Maggots falls somewhere between these two poles for me. It can be hard going, sure, but that makes the moments where it becomes genuinely rewarding all the more satisfying. Sean Collins recently wrote about the book, highlighting the sense of anxiety that the book generates, and praising it for its build and release structure:
The tension is maintained by Chippendale's art, which feels like a peak into a hermetically sealed limbo of endless black, occasionally interrupted by secret trapdoors, ladders, and at least one food stand. Panels are tiny, cramped, filled in as much as they can be, careening wildly from one end of the page to the other. Even the white space is busy, showing the text of the catalog underneath. No matter how much our hero Hot Potato and his comrades and enemies run, jump, climb, crawl, and even fly, there doesn't seem to be any way out for them. Of course, this makes the moments when Chippendale pulls back for a dazzling spread--a field of flowers, the arrival of that sorcerer guy, a massive staircase--all the more impressive. That's the oldest trick in the book, but there's a reason for that: It works.
He's right, of course. When they're used well, the most well-worn tricks can be enough to draw you in, to make you see patterns and possibilities in the middle of even the most frighteningly abstract routines.
Marnie Stern's songs are built out of some pretty basic musical elements (catchy melodies, catchier riffs, tweedly guitar parts and MASSIVE drums), but the way she puts these things together... shit, you'd think she was serious about trying to make sure they worked or something!
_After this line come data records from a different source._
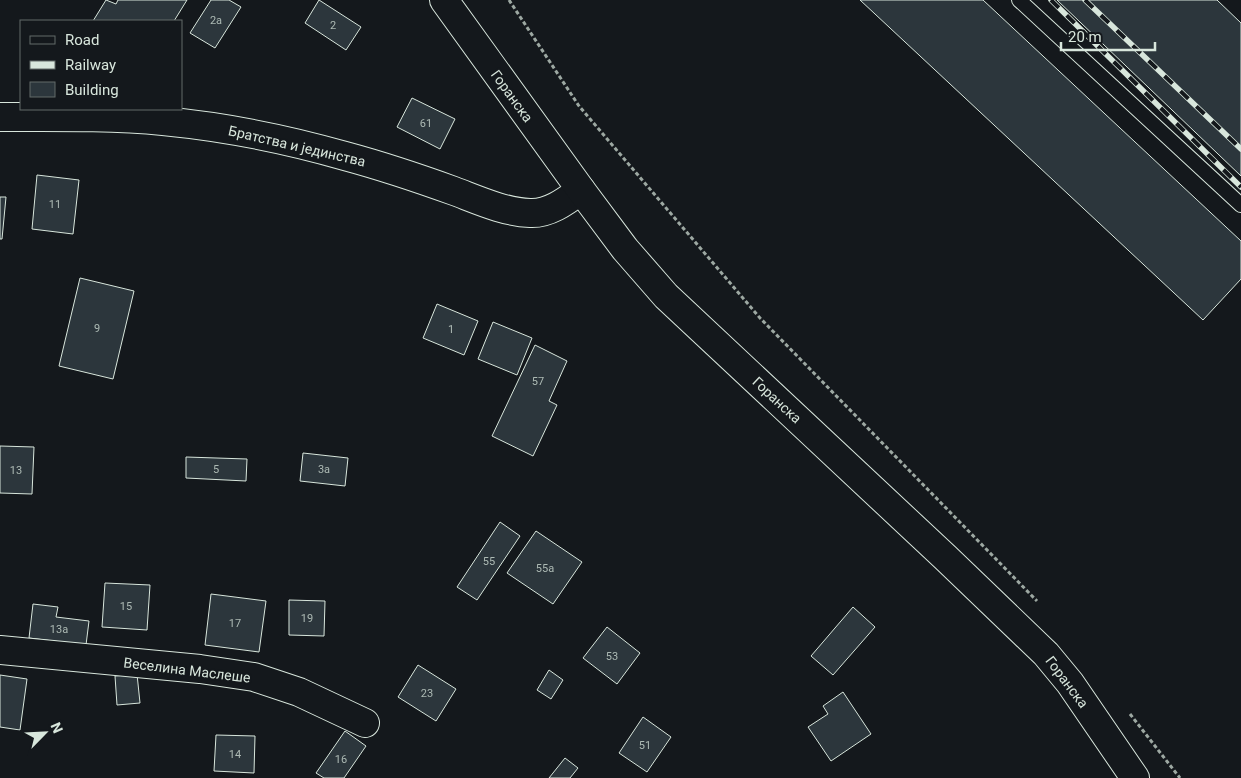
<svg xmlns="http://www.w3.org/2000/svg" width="1241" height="778" font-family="Roboto,sans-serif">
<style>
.building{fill:#2c363c;stroke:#d8e6dc}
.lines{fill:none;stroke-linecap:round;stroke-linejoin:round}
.service-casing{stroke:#d8e6dc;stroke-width:16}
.minor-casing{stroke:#d8e6dc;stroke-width:30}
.secondary-casing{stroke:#d8e6dc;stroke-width:30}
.path{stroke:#9da8a2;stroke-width:3;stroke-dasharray:4 2.5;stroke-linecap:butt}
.service{stroke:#14181c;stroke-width:14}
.minor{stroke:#14181c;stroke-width:28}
.secondary{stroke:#14181c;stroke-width:28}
.rail-casing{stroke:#d8e6dc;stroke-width:5.5}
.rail{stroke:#14181c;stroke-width:4;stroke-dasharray:11;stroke-linecap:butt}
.labels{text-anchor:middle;stroke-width:4;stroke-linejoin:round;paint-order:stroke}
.number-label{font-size:11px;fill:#adbab4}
.street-label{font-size:14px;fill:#d8e6dc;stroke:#14181c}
</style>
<rect width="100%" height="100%" fill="#14181c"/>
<g class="building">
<path d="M106 0 116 4 118 0H187L174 21H93Z"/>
<path d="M211 0H229L241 7 215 48 190 33Z"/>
<path d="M319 0 361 27 346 50 305 23Z"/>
<path d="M860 0H983L1241 241V279L1203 320Z"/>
<path d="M1057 0H1217L1241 23V176Z"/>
<path d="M412 98 455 119 440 149 397 127Z"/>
<path d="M37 175 79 180 73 234 32 229Z"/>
<path d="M0 197H6L2 239H0Z"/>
<path d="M80 278 134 291 113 379 59 366Z"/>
<path d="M437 304 478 321 464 355 423 338Z"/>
<path d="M493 322 532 338 517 375 478 359Z"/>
<path d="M535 345 567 361 549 401 557 405 533 456 492 436Z"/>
<path d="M0 446 34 447 32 494 0 493Z"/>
<path d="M303 453 348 458 345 486 300 481Z"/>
<path d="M186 457 247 459 246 481 186 478Z"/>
<path d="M500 522 520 536 477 600 457 587Z"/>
<path d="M536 531 582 562 553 604 507 573Z"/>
<path d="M105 583 150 585 147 630 102 627Z"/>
<path d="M211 594 266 601 259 652 205 645Z"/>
<path d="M289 600 325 601 324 636 289 635Z"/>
<path d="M33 604 58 607 56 617 89 621 86 645 29 638Z"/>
<path d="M853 607 875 627 833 675 811 656Z"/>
<path d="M607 627 640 653 617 684 583 658Z"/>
<path d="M418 665 456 689 436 721 398 697Z"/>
<path d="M549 670 563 680 551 699 537 690Z"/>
<path d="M137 674 140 703 117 705 115 676Z"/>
<path d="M0 675 27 679 20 730 0 727Z"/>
<path d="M843 692 871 734 831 761 808 727 828 714 823 706Z"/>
<path d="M643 717 671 737 647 772 619 753Z"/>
<path d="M345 731 366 746 344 778H324L316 773Z"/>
<path d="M216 735 255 736 254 773 214 771Z"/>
<path d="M565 758 578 768 570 778H549Z"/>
</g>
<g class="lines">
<defs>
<path id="service" d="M1019 0 1241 205"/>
<g id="minor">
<path d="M0 117C54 117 109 116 163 121 225 127 286 139 345 156 382 166 418 178 454 191 478 200 504 212 530 213 549 214 566 201 581 190"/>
<path d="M0 650 200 669 254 677 299 692 365 723"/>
</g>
<path id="secondary" d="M444 0 581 190 625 249 666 296 946 558 1046 654 1070 683 1135 778"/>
</defs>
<use href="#service" class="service-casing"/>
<use href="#minor" class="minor-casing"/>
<use href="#secondary" class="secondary-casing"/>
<g class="path">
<path d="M509 0 579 106 760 318 1037 601"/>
<path d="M1130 714 1180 778"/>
</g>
<use href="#service" class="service"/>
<use href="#minor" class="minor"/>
<use href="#secondary" class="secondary"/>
<defs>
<g id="rail">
<path d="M1051 0 1241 187"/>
<path d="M1085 0 1241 149"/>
</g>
</defs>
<use href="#rail" class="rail-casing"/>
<use href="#rail" class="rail"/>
</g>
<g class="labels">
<g class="number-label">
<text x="216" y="24">2a</text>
<text x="333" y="29">2</text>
<text x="426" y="127">61</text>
<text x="55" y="208">11</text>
<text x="97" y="332">9</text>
<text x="451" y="333">1</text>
<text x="538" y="385">57</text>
<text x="216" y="473">5</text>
<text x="324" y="473">3a</text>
<text x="16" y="474">13</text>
<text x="489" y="565">55</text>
<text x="545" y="572">55a</text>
<text x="126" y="610">15</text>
<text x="307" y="622">19</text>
<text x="235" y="627">17</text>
<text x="59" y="633">13a</text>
<text x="612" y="660">53</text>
<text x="427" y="697">23</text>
<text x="645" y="749">51</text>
<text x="235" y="758">14</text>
<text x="341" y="763">16</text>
</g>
<g class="street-label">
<text transform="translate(512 96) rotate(54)" y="5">Горанска</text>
<text transform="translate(297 146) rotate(13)" y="5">Братства и јединства</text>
<text transform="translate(777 400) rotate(43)" y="5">Горанска</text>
<text transform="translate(187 670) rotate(7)" y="5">Веселина Маслеше</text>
<text transform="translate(1067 682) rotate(53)" y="5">Горанска</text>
</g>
</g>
<rect x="20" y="20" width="162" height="90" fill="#14181c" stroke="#626a69"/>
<rect x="30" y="36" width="25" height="8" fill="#14181c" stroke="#626a69"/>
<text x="65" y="45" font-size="15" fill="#d8e6dc">Road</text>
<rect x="30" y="61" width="25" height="8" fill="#d8e6dc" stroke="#626a69"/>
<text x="65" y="70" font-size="15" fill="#d8e6dc">Railway</text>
<rect x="30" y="82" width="25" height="15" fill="#2c363c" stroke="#626a69"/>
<text x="65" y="95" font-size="15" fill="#d8e6dc">Building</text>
<g transform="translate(45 733) rotate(66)" stroke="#14181c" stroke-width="4" paint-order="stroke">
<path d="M0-4L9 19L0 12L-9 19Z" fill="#d8e6dc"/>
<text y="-8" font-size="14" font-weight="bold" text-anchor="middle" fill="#d8e6dc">N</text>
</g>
<path d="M1061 42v8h94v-8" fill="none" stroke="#d8e6dc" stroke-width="2.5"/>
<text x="1068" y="42" font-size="15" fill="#d8e6dc" stroke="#14181c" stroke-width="4" paint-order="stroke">20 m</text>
</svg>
Right now, I'm listening to the way she battles her way through every note of the two songs in this video ('Shea Stadium' and -- yes! -- 'Vibrational Match'):
These songs sound twisty, noisy, beautiful, alive. They sound triumphant, despite the fact that they're constantly on the verge of overloading themselves. They sound like how I want to feel today, and isn't the kind of hard work that's worth it?